Underdogs or Favorites Team Europe Assumes New Solheim Cup Status | LPGA

by Joanne Miller

The European Solheim Cup team has been known for years as the underdog in the competition. But could that label finally be shed? Captain Suzann Pettersen certainly thinks so. As the team prepares to compete in Andalucia, Spain, Pettersen says this year’s European squad is the best it has ever looked.

Pettersen’s confidence is not unfounded. Eight members of her team are ranked inside the top 40 in the Rolex Women’s World Golf Rankings, making them a force to be reckoned with. It’s a far cry from the early days of the Solheim Cup, when the Europeans lost eight of the first 11 editions of the event.

The shift in strategy by the Europeans became apparent in 2021 when they faced the Americans at Inverness Club in Toledo, Ohio. Englishwoman Mel Reid proclaimed that they were the strongest team they had ever assembled, and they went on to lead every session that week and successfully retain the Cup.

Now, as the Solheim Cup returns to European soil and is played in Spain for the first time, the Europeans are once again favored to win. However, there is a debate about whether this year’s team is genuinely the best they’ve ever assembled or if it’s just a strategic move to claim the favorites’ title.

On paper, the American team might appear to be stronger with an average world ranking of 25, compared to the Europeans who have several team members ranked outside the top 100. U.S. Solheim Cup captain Stacy Lewis acknowledges the strength of the European team but believes her side has what it takes to win.

While world rankings and recent form play a part, team competitions like the Solheim Cup often bring out the best in players, regardless of their rankings. Europe’s success in recent years, winning four of the last six meetings, suggests that they are no longer the underdogs they once were.

Team Europe boasts an impressive line-up this year, with nine returning members, eight worldwide wins in the last year, and three major champions. They have collectively competed in 31 Solheim Cups, winning seven of them. Three team members have even gone undefeated in the biennial event.

The American team, on the other hand, consists of seven returning members, eight worldwide wins in 2023, and six major champions. They have competed in a collective 17 Solheim Cups, securing 10 victories.

Ultimately, the success of each team will come down to the leadership of the captains. Pettersen and Lewis are both passionate and experienced competitors, and their approaches to captaincy differ. Pettersen relies on feel and wants to support her team without imposing herself on them. Lewis takes a more analytical approach, enlisting statistical analysis to shape her decisions.

As the European team is led by one of the strongest players in Solheim Cup history, it’s easy to understand why they would be favored. Pettersen, known for her excitement and tenacity, clinched the Cup for the Europeans in 2019 and immediately announced her retirement.
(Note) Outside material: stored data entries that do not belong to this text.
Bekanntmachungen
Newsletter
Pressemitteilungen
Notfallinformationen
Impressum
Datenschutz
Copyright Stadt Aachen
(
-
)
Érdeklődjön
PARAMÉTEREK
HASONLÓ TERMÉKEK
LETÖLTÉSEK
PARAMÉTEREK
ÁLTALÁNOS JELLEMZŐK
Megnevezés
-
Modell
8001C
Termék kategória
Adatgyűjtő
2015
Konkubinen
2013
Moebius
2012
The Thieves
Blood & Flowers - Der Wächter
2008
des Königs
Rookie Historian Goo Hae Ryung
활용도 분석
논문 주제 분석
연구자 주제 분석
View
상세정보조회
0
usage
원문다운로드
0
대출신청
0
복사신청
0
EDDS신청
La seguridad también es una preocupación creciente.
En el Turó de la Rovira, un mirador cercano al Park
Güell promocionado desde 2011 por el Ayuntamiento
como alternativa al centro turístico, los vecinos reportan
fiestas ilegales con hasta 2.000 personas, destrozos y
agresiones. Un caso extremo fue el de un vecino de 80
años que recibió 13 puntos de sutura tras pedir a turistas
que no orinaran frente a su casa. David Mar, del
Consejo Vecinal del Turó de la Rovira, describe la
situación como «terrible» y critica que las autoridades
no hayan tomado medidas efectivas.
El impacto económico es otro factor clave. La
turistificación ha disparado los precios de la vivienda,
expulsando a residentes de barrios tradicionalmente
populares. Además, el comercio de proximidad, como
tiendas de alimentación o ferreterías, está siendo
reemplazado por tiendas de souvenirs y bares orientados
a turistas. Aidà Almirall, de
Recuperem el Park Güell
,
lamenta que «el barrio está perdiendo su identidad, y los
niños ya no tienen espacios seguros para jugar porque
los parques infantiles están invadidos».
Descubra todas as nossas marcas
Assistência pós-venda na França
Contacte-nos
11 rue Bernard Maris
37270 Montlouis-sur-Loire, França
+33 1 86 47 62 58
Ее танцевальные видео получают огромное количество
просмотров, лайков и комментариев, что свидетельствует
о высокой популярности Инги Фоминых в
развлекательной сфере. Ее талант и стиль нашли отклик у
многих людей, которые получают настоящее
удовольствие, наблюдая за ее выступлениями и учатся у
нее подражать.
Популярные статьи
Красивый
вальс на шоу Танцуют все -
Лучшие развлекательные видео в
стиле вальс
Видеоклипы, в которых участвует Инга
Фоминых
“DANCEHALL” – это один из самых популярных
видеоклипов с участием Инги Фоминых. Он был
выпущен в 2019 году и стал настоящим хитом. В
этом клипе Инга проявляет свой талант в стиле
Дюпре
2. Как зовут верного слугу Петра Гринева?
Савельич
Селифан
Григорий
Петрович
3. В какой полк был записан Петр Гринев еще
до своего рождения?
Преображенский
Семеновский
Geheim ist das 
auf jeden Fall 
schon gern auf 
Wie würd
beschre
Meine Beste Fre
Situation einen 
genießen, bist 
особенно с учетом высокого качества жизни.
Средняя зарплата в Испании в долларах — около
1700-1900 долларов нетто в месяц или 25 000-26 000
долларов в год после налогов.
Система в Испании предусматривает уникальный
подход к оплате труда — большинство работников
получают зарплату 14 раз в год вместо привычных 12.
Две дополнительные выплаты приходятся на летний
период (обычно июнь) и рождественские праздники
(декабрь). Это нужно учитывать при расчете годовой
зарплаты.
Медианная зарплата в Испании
The Europeans are determined to be taken seriously and seen as legitimate contenders against the Americans. By assuming the role of favorites, they have embraced the expectations and pressure that come with it. They no longer want to be viewed as underdogs; at least, not this year.

In Spain, the Europeans have momentum on their side and the advantage of playing on home soil. But the Americans have a proven track record, having won on foreign soil three times before.

Regardless of who is favored, the Solheim Cup promises to be an exciting and fiercely competitive event. The Europeans have come a long way from being underdogs, and this year may be the moment they truly prove themselves as the team to beat.